(PROBLEM REQUIREMENTS) Reproduce every record below, character by character.

── DATA TO USE

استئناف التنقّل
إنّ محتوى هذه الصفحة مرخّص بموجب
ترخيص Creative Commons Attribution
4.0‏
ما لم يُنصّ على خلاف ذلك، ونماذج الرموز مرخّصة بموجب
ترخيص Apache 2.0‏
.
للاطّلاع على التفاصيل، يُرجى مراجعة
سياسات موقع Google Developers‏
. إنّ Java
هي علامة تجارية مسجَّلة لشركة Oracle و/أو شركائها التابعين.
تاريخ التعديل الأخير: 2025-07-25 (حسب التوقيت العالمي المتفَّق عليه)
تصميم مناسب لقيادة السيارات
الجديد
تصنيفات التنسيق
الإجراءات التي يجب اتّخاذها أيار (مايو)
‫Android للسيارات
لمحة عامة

────

(RESPONSE BELOW)
استئناف التنقّل
إنّ محتوى هذه الصفحة مرخّص بموجب
ترخيص Creative Commons Attribution
4.0‏
ما لم يُنصّ على خلاف ذلك، ونماذج الرموز مرخّصة بموجب
ترخيص Apache 2.0‏
.
للاطّلاع على التفاصيل، يُرجى مراجعة
سياسات موقع Google Developers‏
. إنّ Java
هي علامة تجارية مسجَّلة لشركة Oracle و/أو شركائها التابعين.
تاريخ التعديل الأخير: 2025-07-25 (حسب التوقيت العالمي المتفَّق عليه)
تصميم مناسب لقيادة السيارات
الجديد
تصنيفات التنسيق
الإجراءات التي يجب اتّخاذها أيار (مايو)
‫Android للسيارات
لمحة عامة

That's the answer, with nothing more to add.